- _Alıştırma hakkında_:
Aşağıdaki liderlik tabuları metnine göre şu ifadelerin her biri için evet ya da hayır deyin ve kararı belirleyen sözleri metinden olduğu gibi alıntılayın: (a) Liderler zamanlarının yüzde 90'ını ofiste geçirir. (b) İkramiyeler kıdeme dayalıdır. (c) Sözü edilen kitap on ortak tepe yönetim tabusunu ele alır.

- _Verilen metin_:
• • • • •
Liderlikle ilgili bu tabuları hiç kimse size anlatmayabilir...
Liderlik Gerçeği: Ofis çok daha rahat olabilir, çünkü liderler zamanlarının yüzde 90’ını burada geçiriyor. İkramiyeler performansa dayalı… Kilo alınmasını ve yüksek kan basıncını önlemek için özel diyet öğünler hazırlayan özel aşçılar… Ve her zaman çok anlayışlı davranmayan çalışan ve hissedarlar…
Liderlik miti ile liderlik gerçeği arasındaki farklar gördüğünüz gibi çok büyük. Üstelik bu farkı yaratan temel unsurlar, pek de üzerinde konuşulmayan “liderlik tabuları”… İşte, yıllarını liderlik çalışmalarına adamış bir isim olan Anthony F. Smith’in kaleme aldığı “The Taboos of Leadership: 10 Secrets No One Will Tell You About Leaders and What They Really Think” adlı kitap, aslında liderlerin tartışmayı çok arzu ettiği on ortak tepe yönetim “tabusuna” ışık tutuyor.
• • • • •
- _Veri kayıtları_:
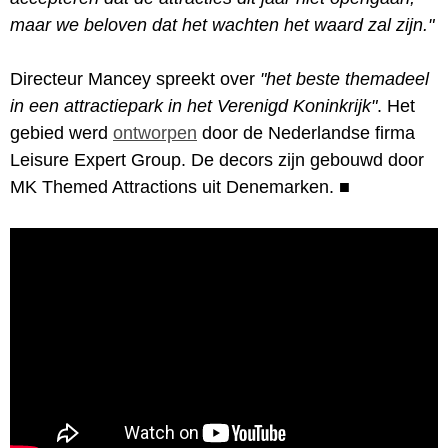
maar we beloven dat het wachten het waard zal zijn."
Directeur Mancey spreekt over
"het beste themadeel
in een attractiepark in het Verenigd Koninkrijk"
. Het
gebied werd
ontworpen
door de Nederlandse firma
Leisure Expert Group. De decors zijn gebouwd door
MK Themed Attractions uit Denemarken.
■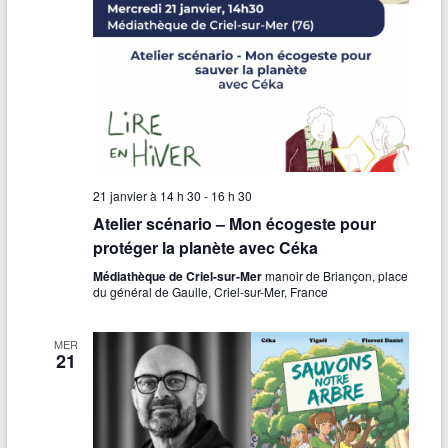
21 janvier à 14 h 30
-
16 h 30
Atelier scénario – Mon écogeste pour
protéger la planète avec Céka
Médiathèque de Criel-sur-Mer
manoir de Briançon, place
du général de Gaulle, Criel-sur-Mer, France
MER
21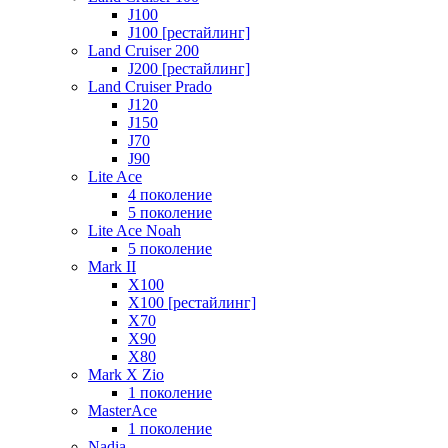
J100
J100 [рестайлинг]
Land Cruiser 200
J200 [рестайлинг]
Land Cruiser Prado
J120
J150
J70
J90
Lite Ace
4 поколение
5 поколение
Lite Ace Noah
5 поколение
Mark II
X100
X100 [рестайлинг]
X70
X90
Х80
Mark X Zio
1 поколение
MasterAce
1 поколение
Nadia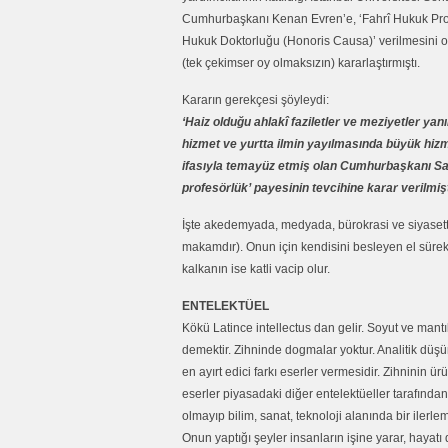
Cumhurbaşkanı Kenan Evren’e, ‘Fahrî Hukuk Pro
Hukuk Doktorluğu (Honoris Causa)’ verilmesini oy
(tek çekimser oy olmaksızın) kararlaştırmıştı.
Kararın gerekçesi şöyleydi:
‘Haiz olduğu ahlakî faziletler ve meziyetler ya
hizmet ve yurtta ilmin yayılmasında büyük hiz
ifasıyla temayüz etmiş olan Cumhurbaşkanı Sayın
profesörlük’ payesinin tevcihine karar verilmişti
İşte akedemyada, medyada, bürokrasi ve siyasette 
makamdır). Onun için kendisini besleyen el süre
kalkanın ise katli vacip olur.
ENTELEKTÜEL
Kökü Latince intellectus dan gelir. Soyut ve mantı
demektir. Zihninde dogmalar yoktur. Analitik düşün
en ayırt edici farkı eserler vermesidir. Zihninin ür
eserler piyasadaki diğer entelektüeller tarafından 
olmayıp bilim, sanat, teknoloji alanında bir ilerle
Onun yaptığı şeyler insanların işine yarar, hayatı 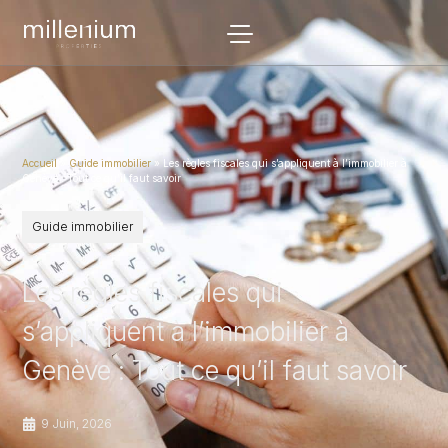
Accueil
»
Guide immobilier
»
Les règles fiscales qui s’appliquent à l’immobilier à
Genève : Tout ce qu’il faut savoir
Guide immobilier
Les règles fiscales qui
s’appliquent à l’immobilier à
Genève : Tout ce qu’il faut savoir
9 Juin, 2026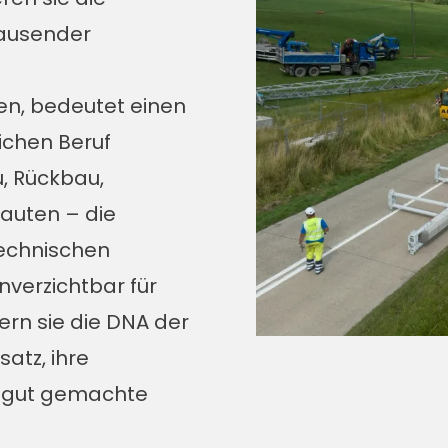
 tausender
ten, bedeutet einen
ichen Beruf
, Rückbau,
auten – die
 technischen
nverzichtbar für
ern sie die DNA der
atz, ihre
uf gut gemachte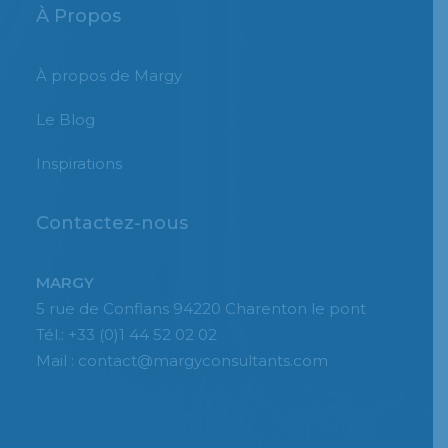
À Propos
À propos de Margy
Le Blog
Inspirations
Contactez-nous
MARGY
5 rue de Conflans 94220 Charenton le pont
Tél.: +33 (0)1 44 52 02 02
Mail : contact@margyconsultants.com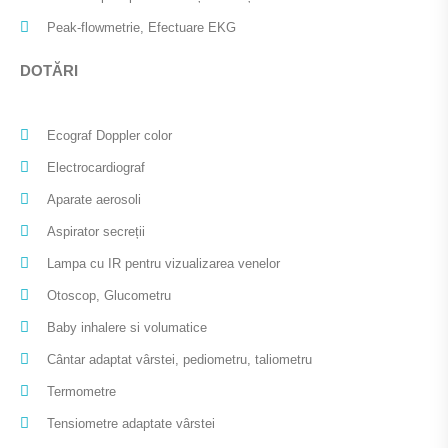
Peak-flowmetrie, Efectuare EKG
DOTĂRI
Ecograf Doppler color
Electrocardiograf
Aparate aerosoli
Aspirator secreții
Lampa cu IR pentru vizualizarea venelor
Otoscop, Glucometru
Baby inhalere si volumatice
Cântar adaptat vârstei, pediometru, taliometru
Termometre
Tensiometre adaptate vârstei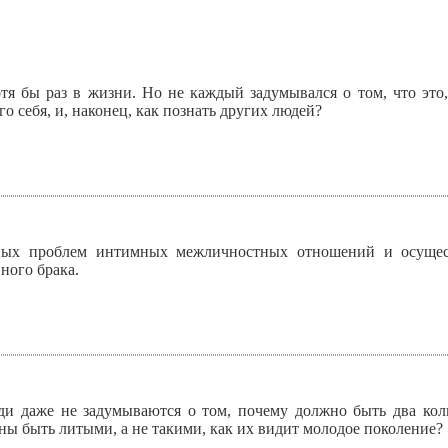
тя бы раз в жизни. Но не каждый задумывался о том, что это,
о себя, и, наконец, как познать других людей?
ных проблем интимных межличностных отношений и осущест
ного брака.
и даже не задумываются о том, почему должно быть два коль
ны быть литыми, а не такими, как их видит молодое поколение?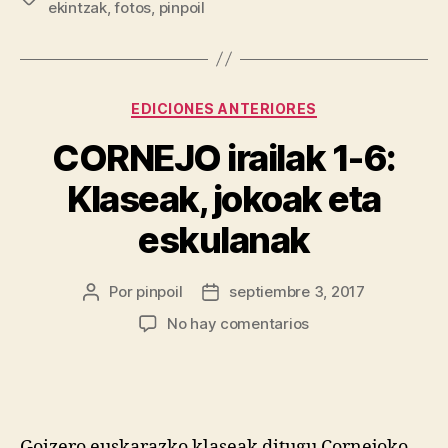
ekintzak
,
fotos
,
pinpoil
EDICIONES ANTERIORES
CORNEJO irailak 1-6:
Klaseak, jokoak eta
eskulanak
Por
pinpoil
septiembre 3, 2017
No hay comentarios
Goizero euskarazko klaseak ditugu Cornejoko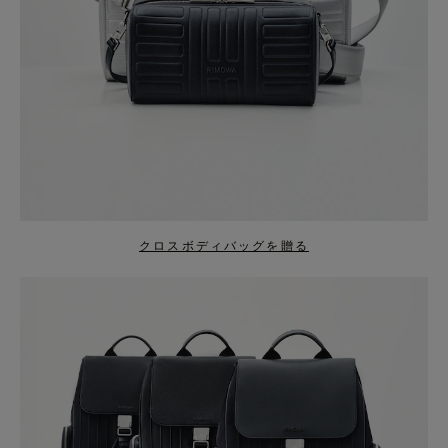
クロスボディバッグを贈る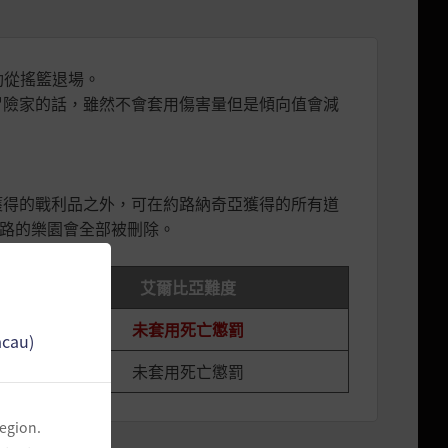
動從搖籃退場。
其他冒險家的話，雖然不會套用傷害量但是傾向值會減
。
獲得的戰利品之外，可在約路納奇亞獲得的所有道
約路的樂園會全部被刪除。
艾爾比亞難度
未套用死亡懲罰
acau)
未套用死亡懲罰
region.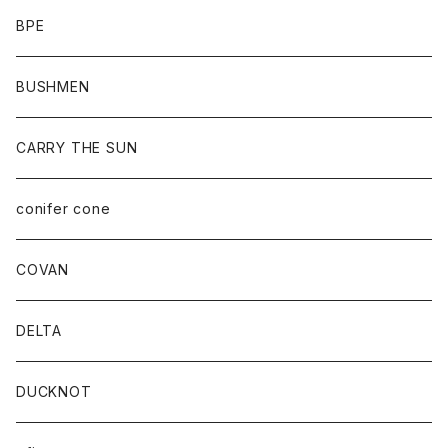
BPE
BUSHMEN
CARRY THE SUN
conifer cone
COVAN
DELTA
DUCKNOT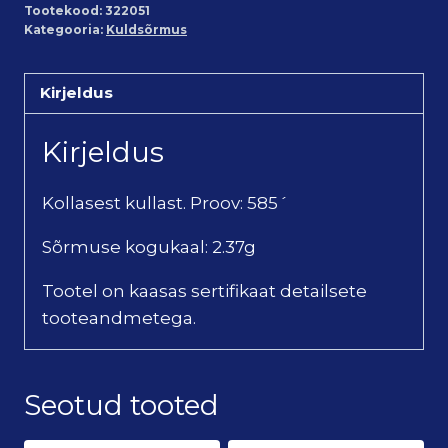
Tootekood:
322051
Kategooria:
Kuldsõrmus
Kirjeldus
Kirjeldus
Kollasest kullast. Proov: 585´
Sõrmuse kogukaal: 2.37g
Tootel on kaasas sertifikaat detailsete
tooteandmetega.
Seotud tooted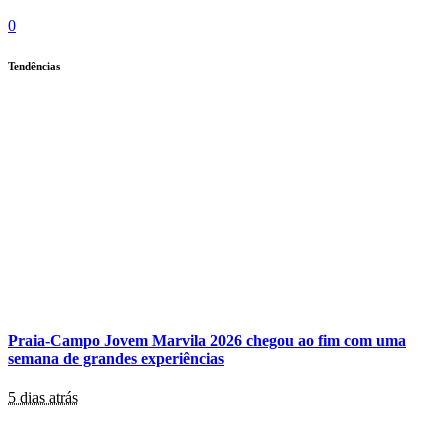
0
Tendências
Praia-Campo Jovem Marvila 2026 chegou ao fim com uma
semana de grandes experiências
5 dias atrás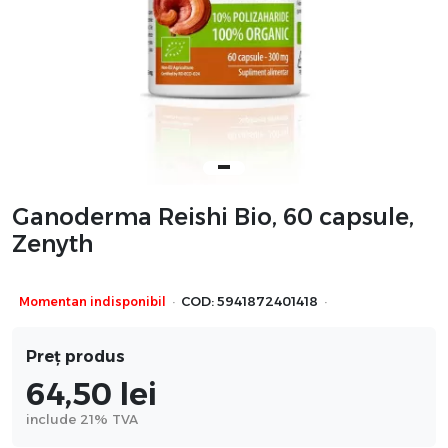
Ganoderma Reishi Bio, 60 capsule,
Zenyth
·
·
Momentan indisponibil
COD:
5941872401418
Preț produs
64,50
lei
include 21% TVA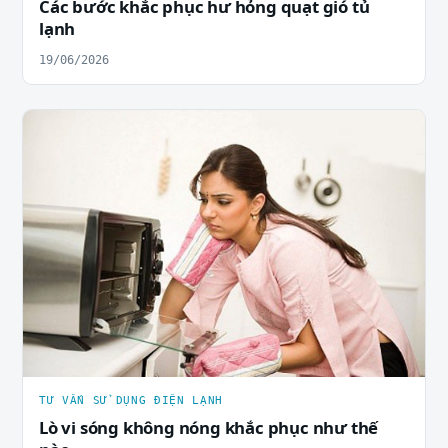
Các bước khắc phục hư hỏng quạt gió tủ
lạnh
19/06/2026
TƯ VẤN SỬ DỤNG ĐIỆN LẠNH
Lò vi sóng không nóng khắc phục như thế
• • • • •
- _Yanıt_:
(a) Evet: "Ofis çok daha rahat olabilir, çünkü liderler zamanlarının yüzde 90’ını burada geçiriyor"
(b) Hayır: "İkramiyeler performansa dayalı"
(c) Evet: "on ortak tepe yönetim “tabusuna” ışık tutuyor"